Without changing a single word, set down all of the records.

EXCERPTED DATA below:

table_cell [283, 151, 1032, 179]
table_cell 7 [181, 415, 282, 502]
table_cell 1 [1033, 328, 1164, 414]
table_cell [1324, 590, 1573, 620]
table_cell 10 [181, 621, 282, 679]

End of EXCERPTED DATA.

▶ EXERCISE RESPONSE
table_cell [283, 151, 1032, 179]
table_cell 7 [181, 415, 282, 502]
table_cell 1 [1033, 328, 1164, 414]
table_cell [1324, 590, 1573, 620]
table_cell 10 [181, 621, 282, 679]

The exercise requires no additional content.